Wednesday, January 19, 2011

the kindness of strangers

some people are intensely private but i am not one of them. i don't like being the topic of idle gossip but i have always been upfront about my life....my way of defusing potential terrorist attacks. i have made choices in my life that, in retrospect,  were maybe not the smartest decisions but i did what i thought was best at the time. i don't have lots of regrets. i don't have skeletons buried in the closet.

i have this annoying brain disease and i don't try to pretend otherwise. i am not out to win sympathy votes, i don't want pity, but spinocerebellar ataxia is now a part of me and i wave the disability flag...not exactly 'proudly' but with complete honesty. i use my handicap parking decal. i use a cane and a walker. i know at times i slur my words and i stumble. i used to get embarrassed. i don't anymore.

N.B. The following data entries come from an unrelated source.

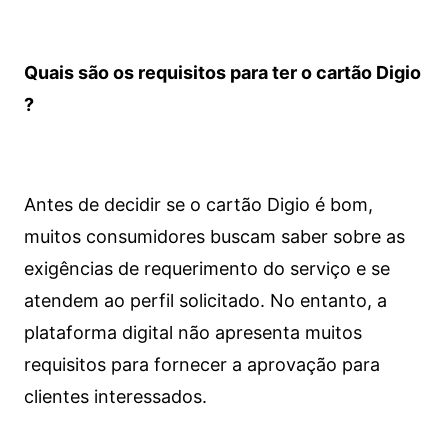
Quais são os requisitos para ter o cartão Digio
?
Antes de decidir se o cartão Digio é bom,
muitos consumidores buscam saber sobre as
exigências de requerimento do serviço e se
atendem ao perfil solicitado. No entanto, a
plataforma digital não apresenta muitos
requisitos para fornecer a aprovação para
clientes interessados.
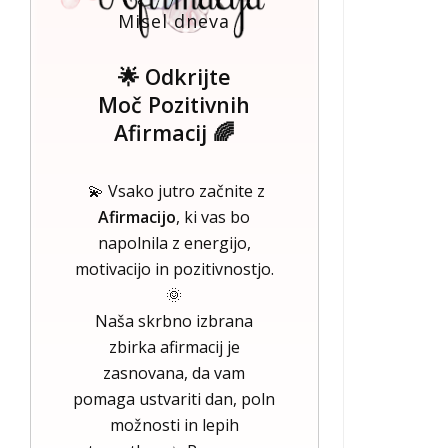
Misel dneva
🌟 Odkrijte
Moč Pozitivnih
Afirmacij 🌈
💫 Vsako jutro začnite z
Afirmacijo
, ki vas bo
napolnila z energijo,
motivacijo in pozitivnostjo.
🌞
Naša skrbno izbrana
zbirka afirmacij je
zasnovana, da vam
pomaga ustvariti dan, poln
možnosti in lepih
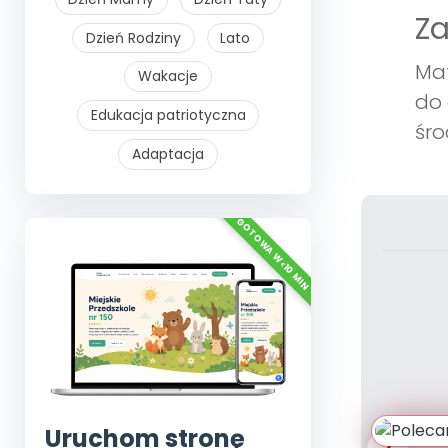
Z
Dzień Rodziny
Lato
Mat
Wakacje
do 
Edukacja patriotyczna
śro
Adaptacja
Uruchom stronę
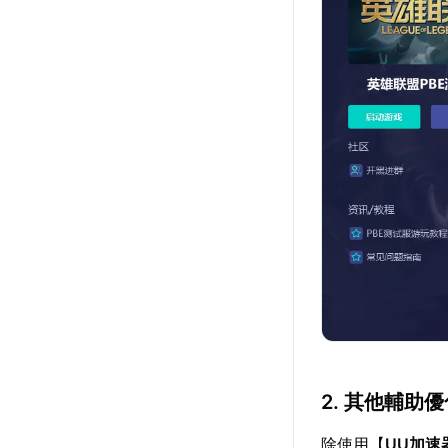
2. 其他輔助
除使用【
UU加速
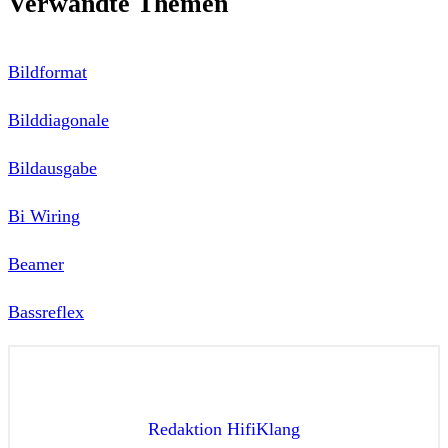
Verwandte Themen
Bildformat
Bilddiagonale
Bildausgabe
Bi Wiring
Beamer
Bassreflex
Redaktion HifiKlang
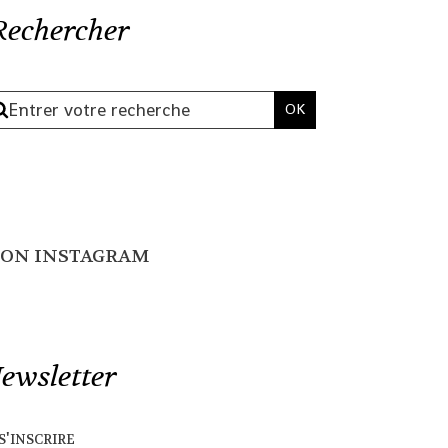
Rechercher
ON INSTAGRAM
ewsletter
s'inscrire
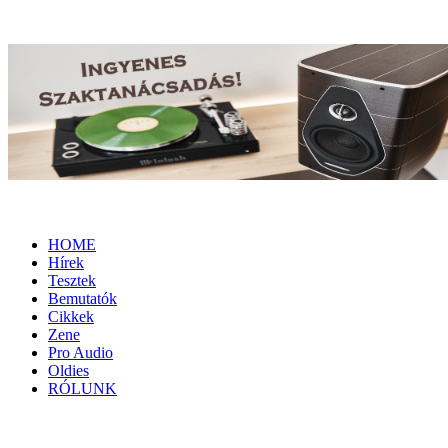
HOME
Hírek
Tesztek
Bemutatók
Cikkek
Zene
Pro Audio
Oldies
RÓLUNK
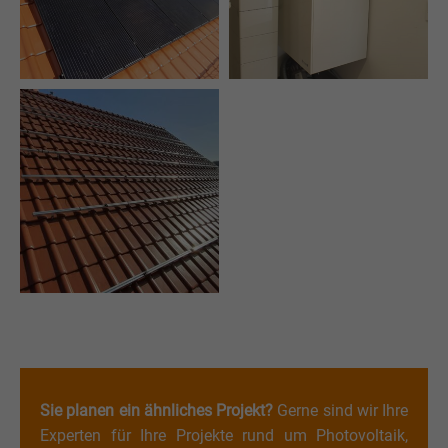
Sie planen ein ähnliches Projekt?
Gerne sind wir Ihre
Experten für Ihre Projekte rund um Photovoltaik,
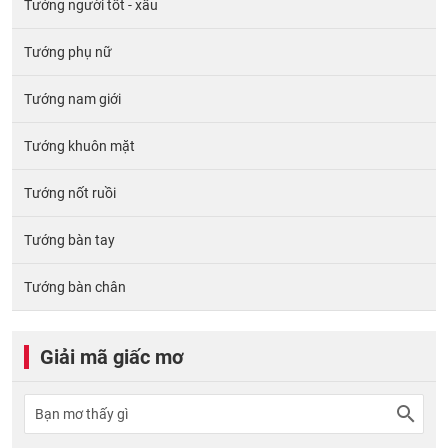
Tướng người tốt - xấu
Tướng phụ nữ
Tướng nam giới
Tướng khuôn mặt
Tướng nốt ruồi
Tướng bàn tay
Tướng bàn chân
Giải mã giấc mơ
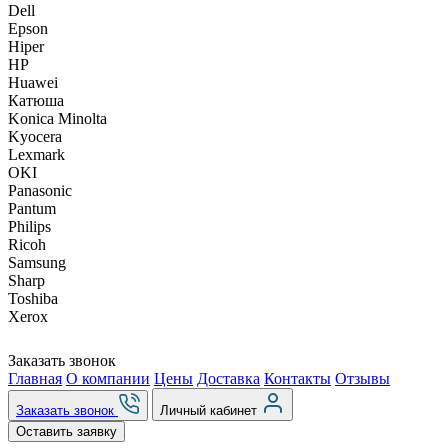
Dell
Epson
Hiper
HP
Huawei
Катюша
Konica Minolta
Kyocera
Lexmark
OKI
Panasonic
Pantum
Philips
Ricoh
Samsung
Sharp
Toshiba
Xerox
Заказать звонок
Главная
О компании
Цены
Доставка
Контакты
Отзывы
Заказать звонок
Личный кабинет
Оставить заявку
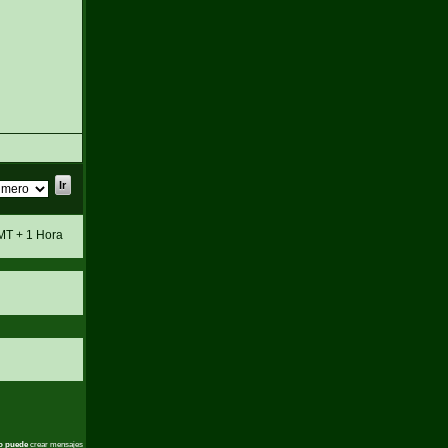
MT + 1 Hora
o puede
crear mensajes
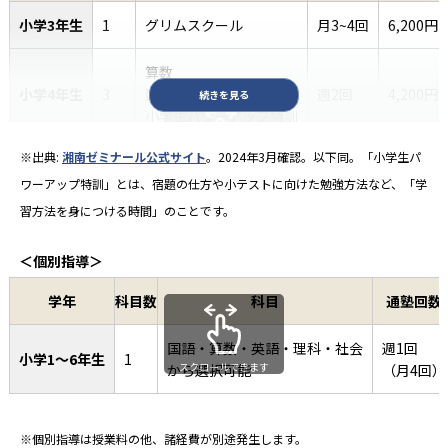
小学3年生
1
グリムスクール
月3~4回
6,200円
算数
小学4年生
3
国語
週2回
4,200円
続きを見る
小学生パワーアップ特訓
※出典:
湘南ゼミナール公式サイト
。2024年3月確認。以下同。「小学生パ
算数
スクロールできます
小学5年生
ワーアップ特訓」とは、宿題の仕⽅や⼩テストに向けた勉強⽅法など、「学
4
国語
週2回
9,000円
小学生パワーアップ特訓
習⽅法を⾝につける時間」のことです。
算数
＜個別指導＞
小学6年生
4
国語/合科目
週2回
9,900円
小学生パワーアップ特訓
学年
科目数
科目
通塾回数
国語・算数・英語・理科・社会
週1回
小学1〜6年生
1
スクロールできます
から選択可能
（月4回）
※個別指導は授業料の他、諸経費が別途発生します。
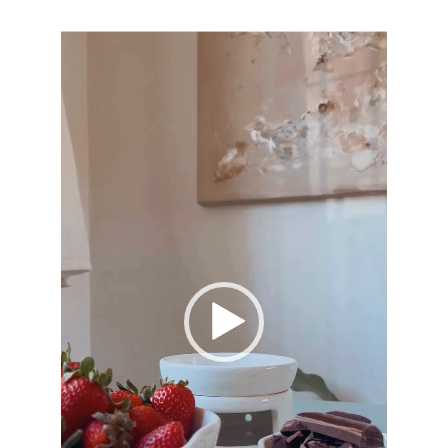
vídeo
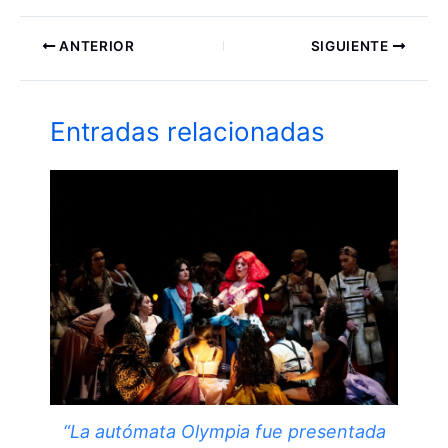
ANTERIOR
SIGUIENTE
Entradas relacionadas
“La autómata Olympia fue presentada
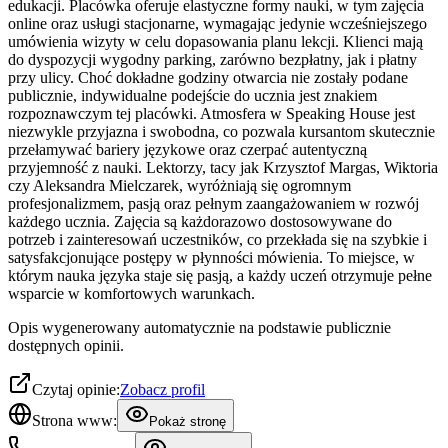
edukacji. Placówka oferuje elastyczne formy nauki, w tym zajęcia
online oraz usługi stacjonarne, wymagając jedynie wcześniejszego
umówienia wizyty w celu dopasowania planu lekcji. Klienci mają
do dyspozycji wygodny parking, zarówno bezpłatny, jak i płatny
przy ulicy. Choć dokładne godziny otwarcia nie zostały podane
publicznie, indywidualne podejście do ucznia jest znakiem
rozpoznawczym tej placówki. Atmosfera w Speaking House jest
niezwykle przyjazna i swobodna, co pozwala kursantom skutecznie
przełamywać bariery językowe oraz czerpać autentyczną
przyjemność z nauki. Lektorzy, tacy jak Krzysztof Margas, Wiktoria
czy Aleksandra Mielczarek, wyróżniają się ogromnym
profesjonalizmem, pasją oraz pełnym zaangażowaniem w rozwój
każdego ucznia. Zajęcia są każdorazowo dostosowywane do
potrzeb i zainteresowań uczestników, co przekłada się na szybkie i
satysfakcjonujące postępy w płynności mówienia. To miejsce, w
którym nauka języka staje się pasją, a każdy uczeń otrzymuje pełne
wsparcie w komfortowych warunkach.
Opis wygenerowany automatycznie na podstawie publicznie
dostępnych opinii.
Czytaj opinie:
Zobacz profil
Strona www:
Pokaż stronę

my sister, cheryl, died of sca two years ago. cheryl was an intensely private person and she avoided canes and walkers like the  plague. she seldom talked about this disease. she wasn't interested in research or support groups...maybe it was a form of denial or maybe it was just the way she was.  i don't know.

i  find that being open about having sca makes my world so much easier. i have made great friendships with other ataxia victims who, like me,  visit an ataxia site on facebook. i found a wonderful church in el paso (that sparked my faith after a lifetime of doubts)  because a woman on a flight from el paso inquired about my cane....and we chatted all the way to austin and she recommended st. mark's church in that conversation. strangers are usually very kind. they smile. they hold doors. they sometimes ask about this disease. my opinion about humanity greatly improved after i was diagnosed with sca. there is comfort in knowing that i am surrounded by people who genuinely care about me....some i have known forever and some i meet briefly  as i walk this walk....but each encounter reminds me that i am truly blessed.

1 comment:

  1. I think that for the most part, we get back what we give out...you exude friendly, so it comes back at ya.